Il segretario della Lega Matteo Salvini è pronto però a dare battaglia. Lo aveva già annunciato, e anche per questo domani mattina il centrodestra scenderà in piazza, in occasione del 2 giugno, per un flash mob contro il governo Conte, insieme a Forza Italia e Fratelli d'Italia: "Altri cento sbarchi a Lampedusa, flusso continuo…Anche per questo, domani 2 giugno presidi in 100 piazze (legaonline.it/2giugno) e il 4 luglio a Roma per una grande manifestazione nazionale", ha ricordato Salvini in un post su Facebook.

Il segretario della Lega ha ricordato oggi i "1.561 sbarchi nei primi cinque mesi del 2019, schizzati a 5.024 nello stesso periodo di quest'anno: il governo chiacchiere-burocrazia-immigrati premia sempre di più i clandestini e oggi inaugura l'iter della sanatoria.
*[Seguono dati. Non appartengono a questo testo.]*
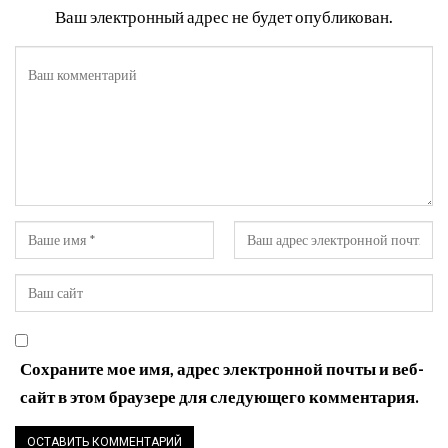
Ваш электронный адрес не будет опубликован.
Сохраните мое имя, адрес электронной почты и веб-
сайт в этом браузере для следующего комментария.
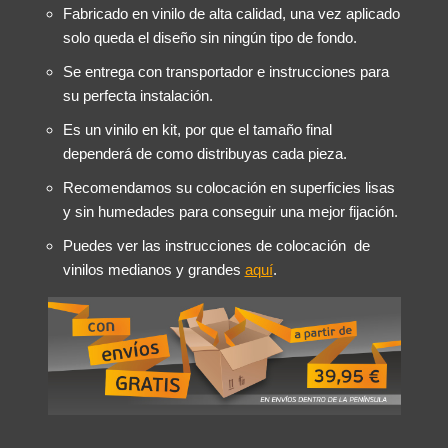
Fabricado en vinilo de alta calidad, una vez aplicado
solo queda el diseño sin ningún tipo de fondo.
Se entrega con transportador e instrucciones para
su perfecta instalación.
Es un vinilo en kit, por que el tamaño final
dependerá de como distribuyas cada pieza.
Recomendamos su colocación en superficies lisas
y sin humedades para conseguir una mejor fijación.
Puedes ver las instrucciones de colocación de
vinilos medianos y grandes
aquí
.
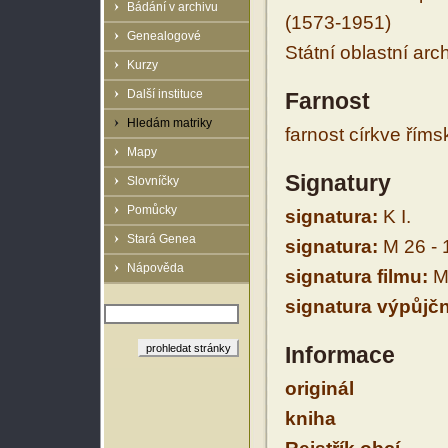
Bádání v archivu
(1573-1951)
Genealogové
Státní oblastní arc
Kurzy
Další instituce
Farnost
Hledám matriky
farnost církve řím
Mapy
Signatury
Slovníčky
Pomůcky
signatura:
K I.
Stará Genea
signatura:
M 26 - 
Nápověda
signatura filmu:
M 
signatura výpůjčn
Informace
originál
kniha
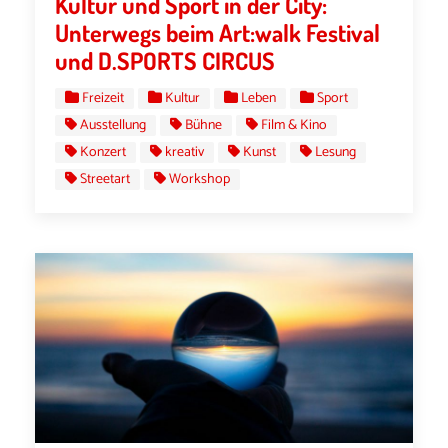
Kultur und Sport in der City:
Unterwegs beim Art:walk Festival
und D.SPORTS CIRCUS
Freizeit
Kultur
Leben
Sport
Ausstellung
Bühne
Film & Kino
Konzert
kreativ
Kunst
Lesung
Streetart
Workshop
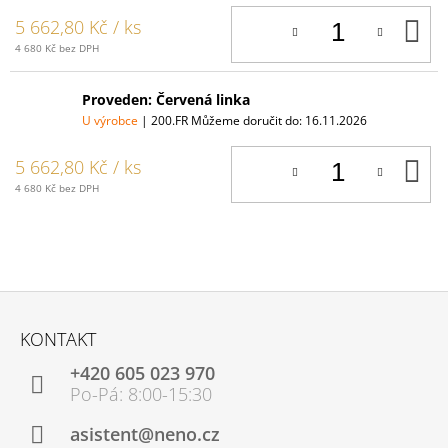
D
5 662,80 Kč
/ ks
K
4 680 Kč bez DPH
Proveden: Červená linka
U výrobce
| 200.FR
Můžeme doručit do:
16.11.2026
D
5 662,80 Kč
/ ks
K
4 680 Kč bez DPH
Z
Á
KONTAKT
P
+420 605 023 970
A
T
Í
asistent@neno.cz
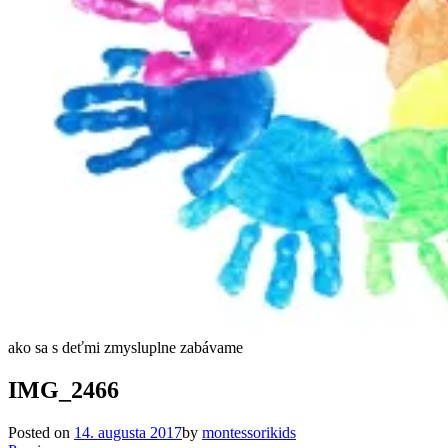
ako sa s deťmi zmysluplne zabávame
IMG_2466
Posted on
14. augusta 2017
by
montessorikids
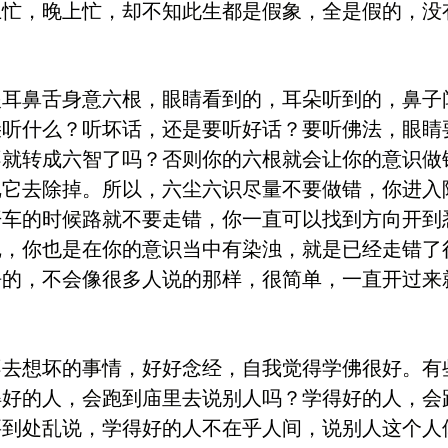
上忙，晚上忙，却不知此生都是假象，全是假的，没
鼻舌身意六根，眼睛看到的，耳朵听到的，鼻子
朵听什么？听坏话，还是要听好话？要听佛法，眼睛
不就转成六智了吗？否则你的六根就会让你的意识做
把它去除掉。所以，六尘六识尽量不要做错，你进入
开车的时候路就不要走错，你一直可以找到方向开到
尼，你也是在你的意识当中有染浊，就是已经走错了
净的，不会像很多人说的那样，很简单，一直开过来
想坏的事情，好好念经，自我觉得学佛很好。有
得好的人，会跑到庙里去说别人吗？学得好的人，会
要到处乱说，学得好的人不在乎人间，说别人这个人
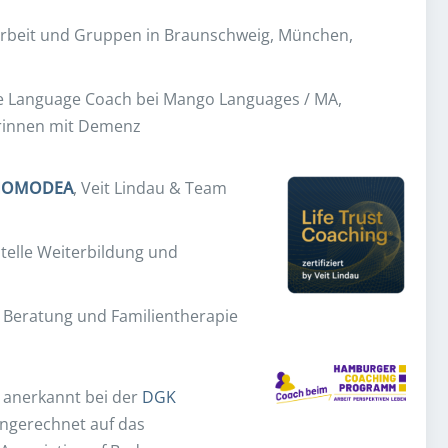
larbeit und Gruppen in Braunschweig, München,
ne Language Coach bei Mango Languages / MA,
orinnen mit Demenz
HOMODEA
, Veit Lindau & Team
telle Weiterbildung und
, Beratung und Familientherapie
 anerkannt bei der
DGK
angerechnet auf das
Il provvedimento non accontenta il mondo agricolo che continua a chiedere dei voucher. Non aiuta i disoccupati italiani, che si vedono superare da concorrenza straniera a basso costo. Non serve a regolarizzare i contratti, perché regala i permessi anche a chi è disoccupato. È tornato il business degli sbarchi: faremo di tutto per fermarlo, in Parlamento e nelle piazze. Siamo pronti a lanciare la raccolta firme". 

"Oggi inizia la maxi sanatoria della sinistra e del Movimento 5 Stelle – gli fa eco il deputato Nicola Molteni, responsabile del dipartimento sicurezza della Lega – significa zero lotta a sfruttamento e caporalato, sostituzione della manodopera italiana con quella straniera a basso costo, nuovi schiavi. La sanatoria regalerà permessi di soggiorno facili, con la scusa di cercare lavoro, e a beneficio dei falsi richiedenti asilo. Nessuna soluzione per la manodopera nei campi, nessun beneficio per disoccupati, pensionati, giovani e studenti italiani, meno contratti regolari. Nessun vantaggio al mondo agricolo. Servivano i voucher, semplificazione, contributi a fondo perduto, corridoi verdi per manodopera Ue, paghe dignitose, orari e condizioni umane. Lotteremo con tutte le nostre forze, in Parlamento e fuori, contro questa sciagurata sanatoria figlia dell'ideologia di chi tifa per linvasione".